| Exercise passage |
Are We A Movement?

By : Bangkok Byron
Views : 547

The Collins Essential English Dictionary defines a movement as a group of people with a common ideology. I’m thinking in particular of an artistic movement, the closest parallel to the writers on the Thailandstories site being the Decadent movement of the late 19th century.

The Decadent movement was a group of writers and painters based in Paris who rebelled against the stultifying bourgeois culture of the time. Some of the great names of the movement, and their favourite vices, are mentioned in this poem by Robert Service:

Oh, Wilde, Verlaine and Baudelaire, their lips were wet with wine;
Oh poseur, pimp and libertine! Oh cynic, sot and swine!
Oh votaries of velvet vice! . . . Oh gods of light divine!
Oh Baudelaire, Verlaine and Wilde, they knew the sinks of shame;
Their sun-aspiring wings they scorched at passion's altar flame;
Yet lo! enthroned, enskied they stand, Immortal Sons of Fame.

| Tasks to perform |
A. Can you write out the piece on the Decadent movement from "Oh votaries of" up to and including "Sons of Fame.", word for word?
B. Will you carry on the piece on the Decadent movement from the point where it stops?

Dataset entries:

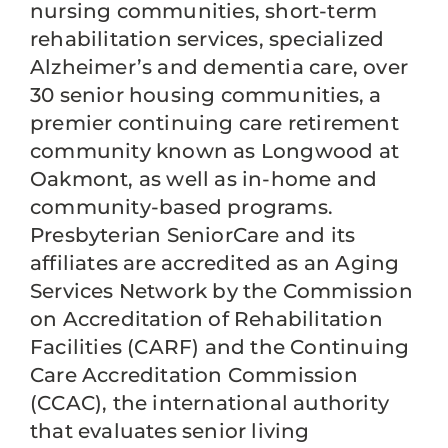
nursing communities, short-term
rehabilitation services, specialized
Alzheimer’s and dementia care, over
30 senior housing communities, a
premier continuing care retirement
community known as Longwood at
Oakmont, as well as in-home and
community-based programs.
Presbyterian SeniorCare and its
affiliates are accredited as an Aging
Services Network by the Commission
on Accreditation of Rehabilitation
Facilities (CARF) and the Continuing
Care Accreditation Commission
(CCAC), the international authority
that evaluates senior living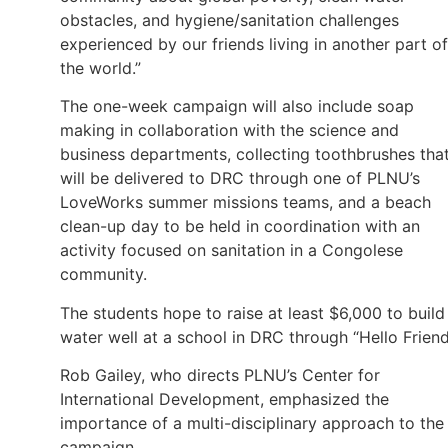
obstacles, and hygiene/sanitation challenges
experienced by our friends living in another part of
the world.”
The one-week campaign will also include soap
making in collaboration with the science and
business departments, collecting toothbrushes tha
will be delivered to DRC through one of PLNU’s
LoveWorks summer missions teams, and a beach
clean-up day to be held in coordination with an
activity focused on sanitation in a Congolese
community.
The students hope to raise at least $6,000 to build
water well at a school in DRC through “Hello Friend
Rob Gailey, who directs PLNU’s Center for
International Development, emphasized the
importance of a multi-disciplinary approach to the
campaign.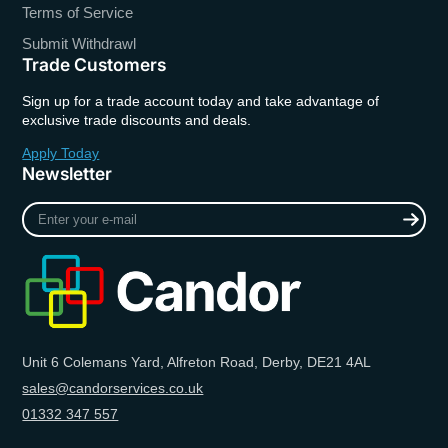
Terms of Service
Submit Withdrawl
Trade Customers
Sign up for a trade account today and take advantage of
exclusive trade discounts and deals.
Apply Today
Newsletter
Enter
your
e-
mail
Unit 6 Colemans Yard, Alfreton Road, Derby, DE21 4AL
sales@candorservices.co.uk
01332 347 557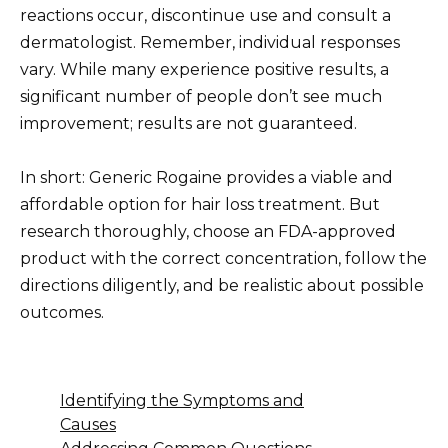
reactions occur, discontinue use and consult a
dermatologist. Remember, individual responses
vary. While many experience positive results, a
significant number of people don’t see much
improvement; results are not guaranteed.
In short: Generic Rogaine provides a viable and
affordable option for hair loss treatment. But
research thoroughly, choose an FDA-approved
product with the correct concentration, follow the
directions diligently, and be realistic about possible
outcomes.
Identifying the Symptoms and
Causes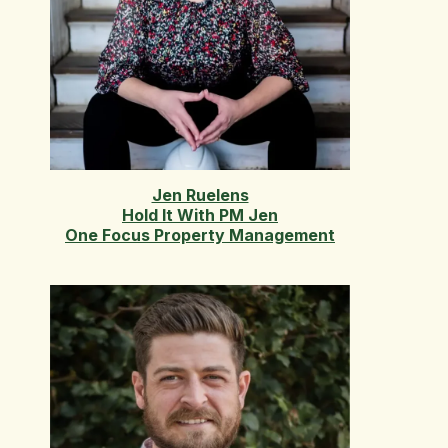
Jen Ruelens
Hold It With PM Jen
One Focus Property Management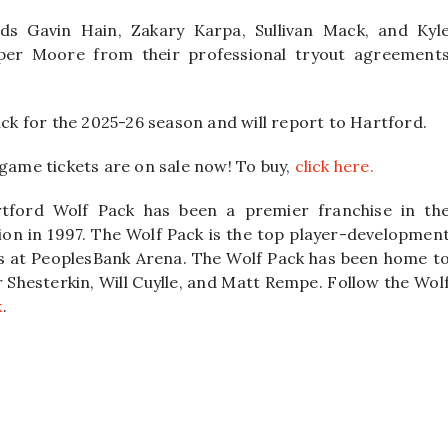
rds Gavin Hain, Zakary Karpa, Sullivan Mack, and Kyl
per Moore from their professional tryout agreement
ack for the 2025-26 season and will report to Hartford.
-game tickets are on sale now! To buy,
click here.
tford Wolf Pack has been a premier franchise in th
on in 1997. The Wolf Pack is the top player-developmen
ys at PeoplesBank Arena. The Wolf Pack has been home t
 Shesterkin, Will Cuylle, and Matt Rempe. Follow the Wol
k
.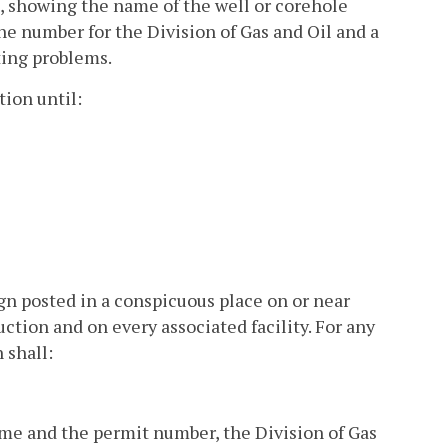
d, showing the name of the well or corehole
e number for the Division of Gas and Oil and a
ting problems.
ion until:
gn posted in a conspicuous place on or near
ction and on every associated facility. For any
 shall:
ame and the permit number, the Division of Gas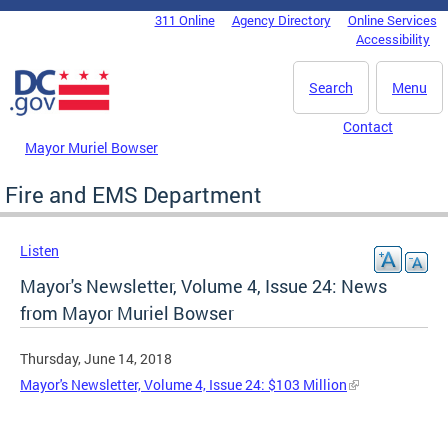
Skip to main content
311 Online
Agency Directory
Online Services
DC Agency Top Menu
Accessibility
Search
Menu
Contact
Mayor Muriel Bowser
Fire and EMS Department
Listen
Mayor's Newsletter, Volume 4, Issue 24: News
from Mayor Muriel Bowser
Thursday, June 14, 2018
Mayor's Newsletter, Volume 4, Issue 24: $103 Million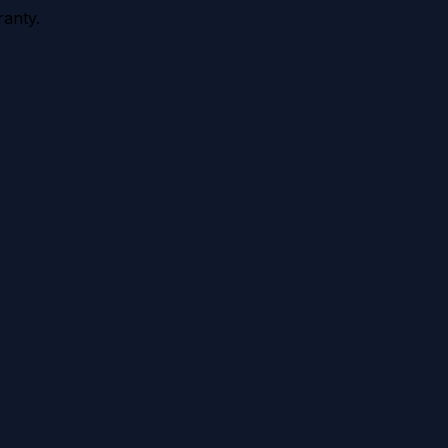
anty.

--

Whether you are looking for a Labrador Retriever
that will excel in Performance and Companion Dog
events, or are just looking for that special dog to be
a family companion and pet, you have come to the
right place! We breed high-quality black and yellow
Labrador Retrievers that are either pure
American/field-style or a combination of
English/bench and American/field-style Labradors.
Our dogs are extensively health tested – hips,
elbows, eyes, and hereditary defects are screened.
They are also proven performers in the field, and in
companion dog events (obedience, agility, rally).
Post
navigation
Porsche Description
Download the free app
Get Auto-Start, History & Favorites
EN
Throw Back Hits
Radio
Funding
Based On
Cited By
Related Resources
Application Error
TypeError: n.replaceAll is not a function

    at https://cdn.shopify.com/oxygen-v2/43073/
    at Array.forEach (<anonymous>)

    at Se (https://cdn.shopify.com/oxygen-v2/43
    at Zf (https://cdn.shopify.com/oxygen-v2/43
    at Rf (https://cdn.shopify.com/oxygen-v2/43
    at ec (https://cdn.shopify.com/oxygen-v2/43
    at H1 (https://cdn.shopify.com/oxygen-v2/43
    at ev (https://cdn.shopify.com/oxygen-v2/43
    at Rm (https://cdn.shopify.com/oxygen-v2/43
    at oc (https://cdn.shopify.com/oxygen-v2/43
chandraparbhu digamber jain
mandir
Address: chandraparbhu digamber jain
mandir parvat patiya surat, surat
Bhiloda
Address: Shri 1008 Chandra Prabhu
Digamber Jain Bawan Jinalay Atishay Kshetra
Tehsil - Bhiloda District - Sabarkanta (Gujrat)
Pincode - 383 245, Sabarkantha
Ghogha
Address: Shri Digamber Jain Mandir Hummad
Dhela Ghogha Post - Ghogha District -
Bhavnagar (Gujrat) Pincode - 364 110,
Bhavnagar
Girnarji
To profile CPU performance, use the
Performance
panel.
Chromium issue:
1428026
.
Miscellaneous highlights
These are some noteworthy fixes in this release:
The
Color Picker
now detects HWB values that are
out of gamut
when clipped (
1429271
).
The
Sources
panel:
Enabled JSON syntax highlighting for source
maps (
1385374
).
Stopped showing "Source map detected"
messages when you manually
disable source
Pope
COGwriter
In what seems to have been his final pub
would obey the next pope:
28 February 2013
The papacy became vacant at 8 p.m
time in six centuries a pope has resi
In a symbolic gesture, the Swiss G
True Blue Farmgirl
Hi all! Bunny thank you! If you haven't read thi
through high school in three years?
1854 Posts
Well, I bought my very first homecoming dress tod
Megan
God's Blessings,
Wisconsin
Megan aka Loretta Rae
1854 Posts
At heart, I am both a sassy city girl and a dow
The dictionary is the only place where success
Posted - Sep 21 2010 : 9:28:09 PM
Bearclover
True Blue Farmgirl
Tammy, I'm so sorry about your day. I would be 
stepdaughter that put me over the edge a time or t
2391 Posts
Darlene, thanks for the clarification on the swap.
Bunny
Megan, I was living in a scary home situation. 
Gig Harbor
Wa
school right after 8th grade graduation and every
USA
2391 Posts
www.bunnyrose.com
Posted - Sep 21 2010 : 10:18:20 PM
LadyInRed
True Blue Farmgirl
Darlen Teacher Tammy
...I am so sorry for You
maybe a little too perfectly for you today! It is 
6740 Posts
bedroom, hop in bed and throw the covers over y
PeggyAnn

| Responses by item number |
A.
Oh votaries of velvet vice! . . . Oh gods of light divine!
Oh Baudelaire, Verlaine and Wilde, they knew the sinks of shame;
Their sun-aspiring wings they scorched at passion's altar flame;
Yet lo! enthroned, enskied they stand, Immortal Sons of Fame.

B.
The ethos of the movement is best described by the phrase fin de siecle – a feeling that European civilisation, along with the century itself, was coming to an end (and perhaps, bearing in mind the far-reaching effects of WWI, it was). This led to a number of common characteristics in the writers and artists in the movement:

1. An artistic and literary protest against a spiritually bankrupt civilization
2. A self-destructive hedonism – live for the day since there’s no tomorrow
3. Experimentation in life and art – a Blakean belief that "the road of excess leads to the palace of wisdom"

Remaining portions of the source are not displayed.